Monotype printmaking involves drawing or painting ink onto a non-absorbent surface, or removing ink using brushes or rags, then transferring the image to a sheet of paper by mangling the two together. The process creates a unique print as most of the ink is removed during the initial pressing – any further attempt results in a ‘ghost’ at best. I’d never before modelled for monotype, so relished the chance at Lewisham Arthouse.

This was a London Drawing Group event led by Frances Stanfield, so whilst I did not know quite how monotype modelling requirements might differ, I knew the session itself would be enjoyable. It began at 10am with activities that let artists practice using their materials, after which I was to start work at 10:45am. My first joy came before I’d even entered the building; when I rang the doorbell it was answered by Lily Holder.
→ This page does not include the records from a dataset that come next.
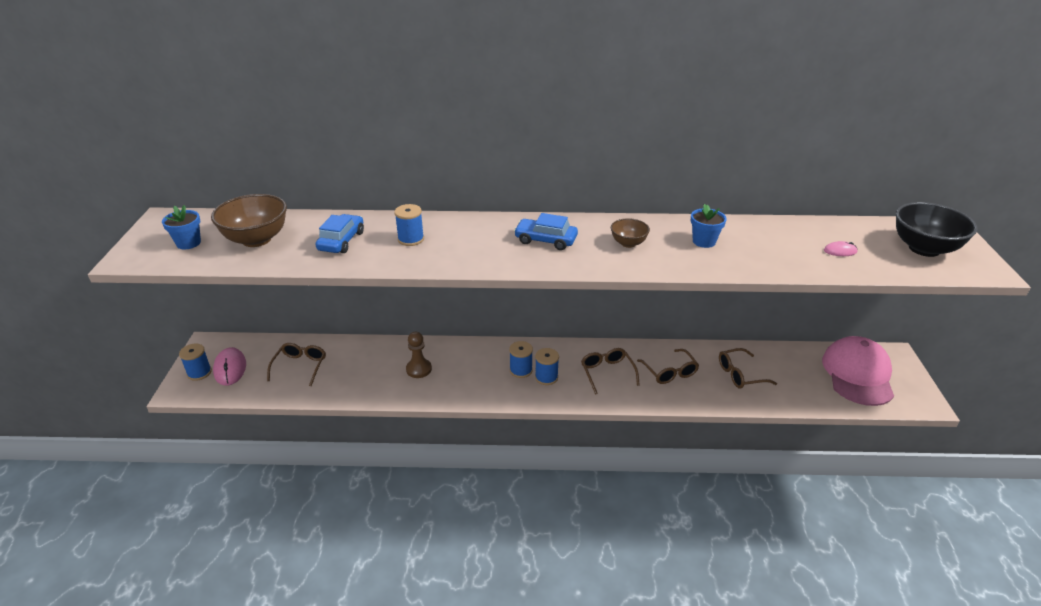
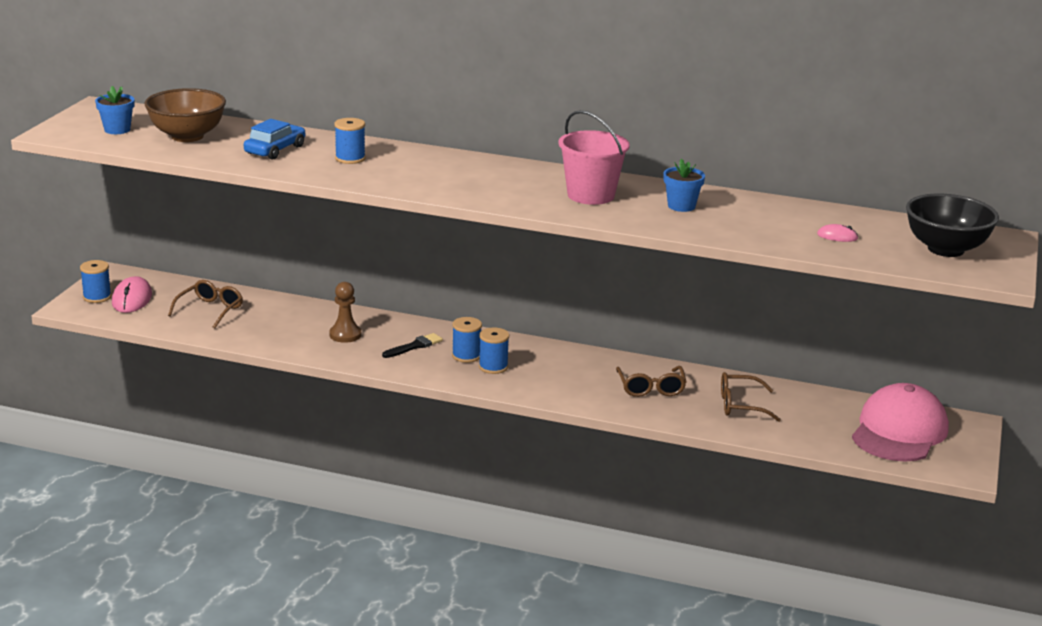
camera: 15 degrees right, 10 degrees down
blue car [514,213,578,250] -> none
brown glasses [581,348,640,395] -> none
brown bowl [611,218,650,248] -> pink bucket [558,110,630,205]
none -> black brush [382,333,443,358]

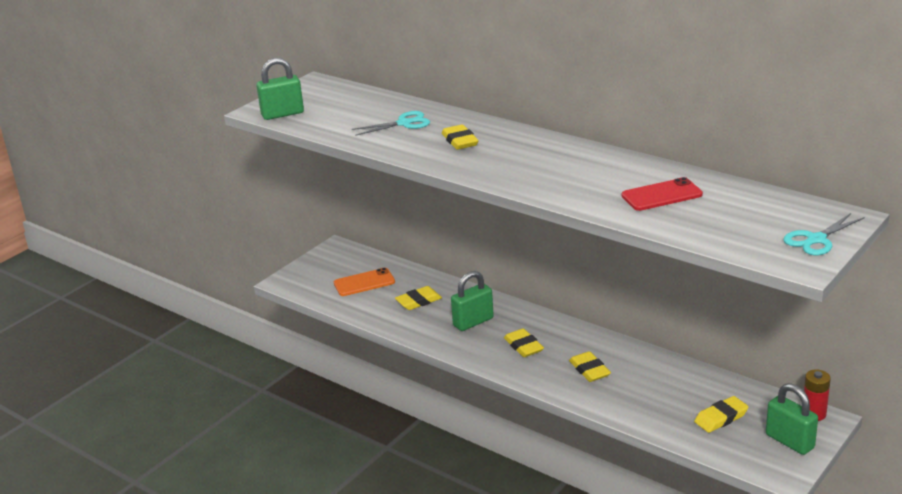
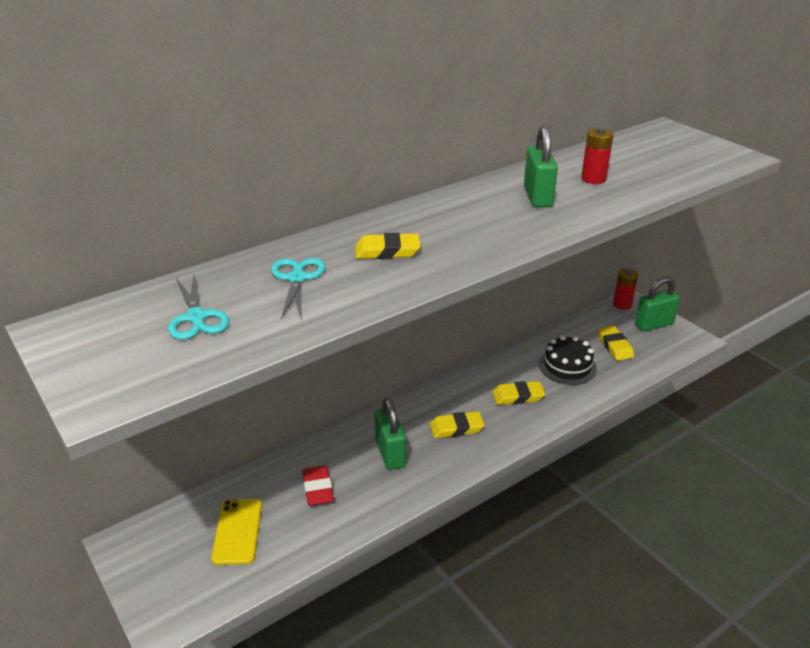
camera: 75 degrees left, 5 degrees up
green padlock [256,58,304,120] -> green padlock moved to [524,125,558,208]
orange phone [334,268,395,296] -> yellow phone [211,499,262,565]
yellow eraser [395,286,442,310] -> red eraser [302,466,334,506]
red phone [621,177,703,211] -> red battery [581,128,614,184]
turquoise scissors [783,213,865,255] -> turquoise scissors moved to [168,274,229,340]
none -> black cake [539,335,597,385]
Lily has both posed with me as a model, and hired me when she’s been a life drawing class teacher or facilitator; now here she was as an artist honing another skill – kudos for that. I myself had to demonstrate but one skill: sustaining poses that were suitable for monotype production. These commenced with a pair of 10-minute standing poses, first facing one way, then modified and facing the opposite direction.

From the warm-up exercises I noticed that prints seemed to emerge as a combination of strong outlines and washes of texture; almost no internal detail or shading featured. Thus, I made sure all my initial poses were open and outward-reaching, with my limbs creating at least one area of negative space. For poses three and four, I sat on a stool for 15-minutes, and then lay on the floor with one arm raised for another 15-minutes.
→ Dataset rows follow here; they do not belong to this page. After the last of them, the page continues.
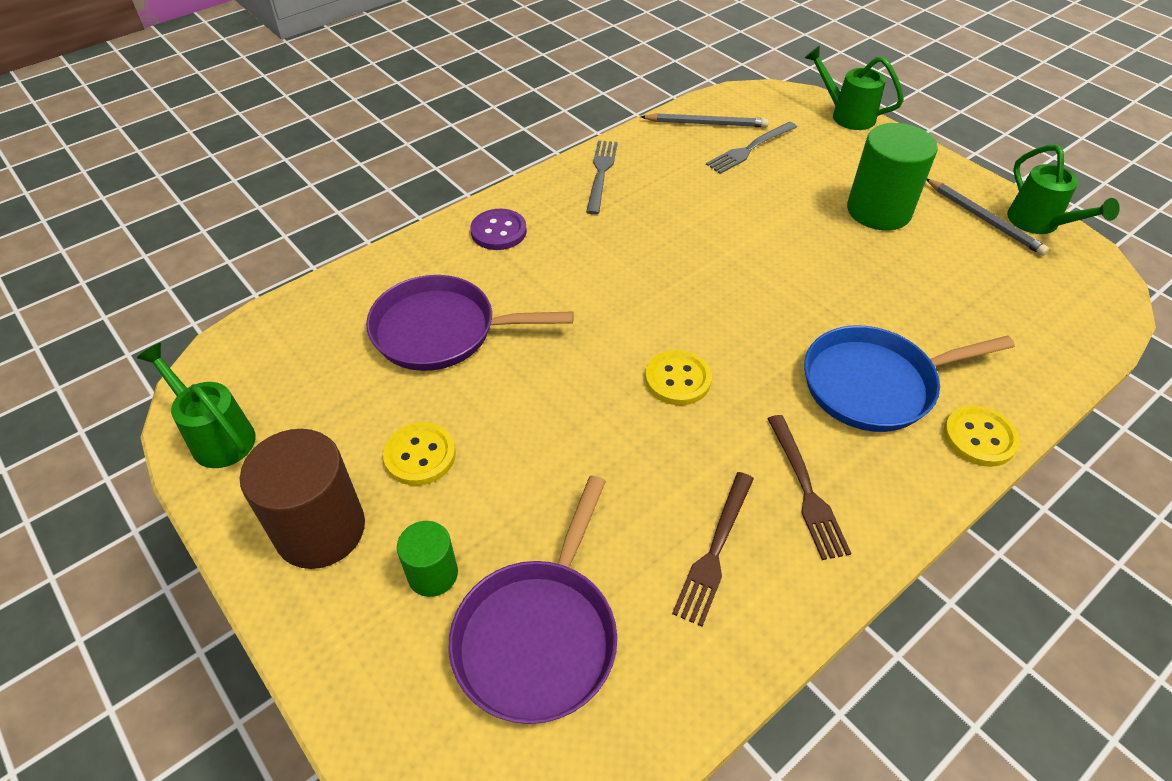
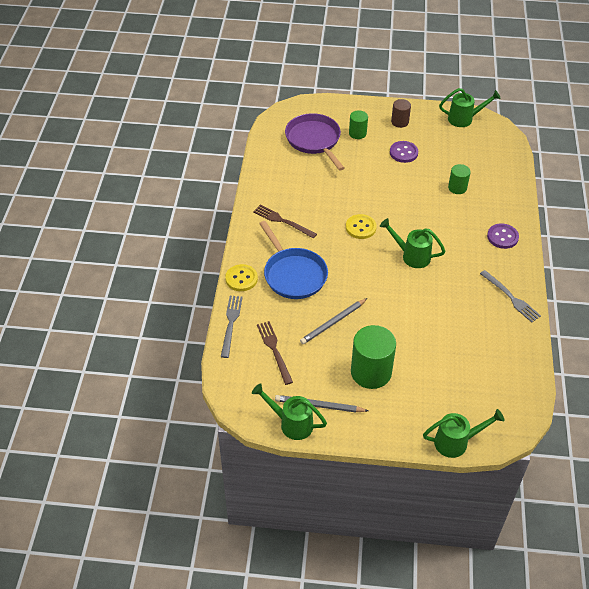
camera: 135 degrees right, 0 degrees up
brown cylinder [240,429,365,569] -> brown cylinder [391,99,411,128], size x0.54
purple pan [366,275,574,371] -> green cylinder [448,164,471,194]
yellow button [383,422,456,486] -> purple button [390,141,418,163]
grey pencil [641,113,769,127] -> grey pencil moved to [300,298,367,344]
brown fork [672,472,754,627] -> brown fork moved to [257,321,293,385]
grey fork [706,122,797,174] -> grey fork moved to [221,296,243,358]
blue pan [804,326,1015,432] -> blue pan turned 120 degrees clockwise [259,221,328,299]
none -> green watering can [380,218,445,268]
In most life drawing sessions there is a gap of just a few seconds between poses – as long as it takes the model to move, basically – but here it was five minutes each time, allowing artists to press their inking onto paper. After the fourth pose, we took a longer break so people could pop out for snacks. Upon resuming, we had 40 minutes left so I settled on the stool again for a single pose that would take us to our 1pm finish.

I felt 40 minutes offered the artists more time to experiment with detail, if they wished, so I folded my arms in to make a loop around one knee. Anyone who wanted to study the fiddly connections of limbs could do so, whilst an interesting (hopefully) silhouette with many negative spaces remained for those focused on outline. The diverse set of resulting artworks seemed to vindicate that choice. In all, a fascinating experience.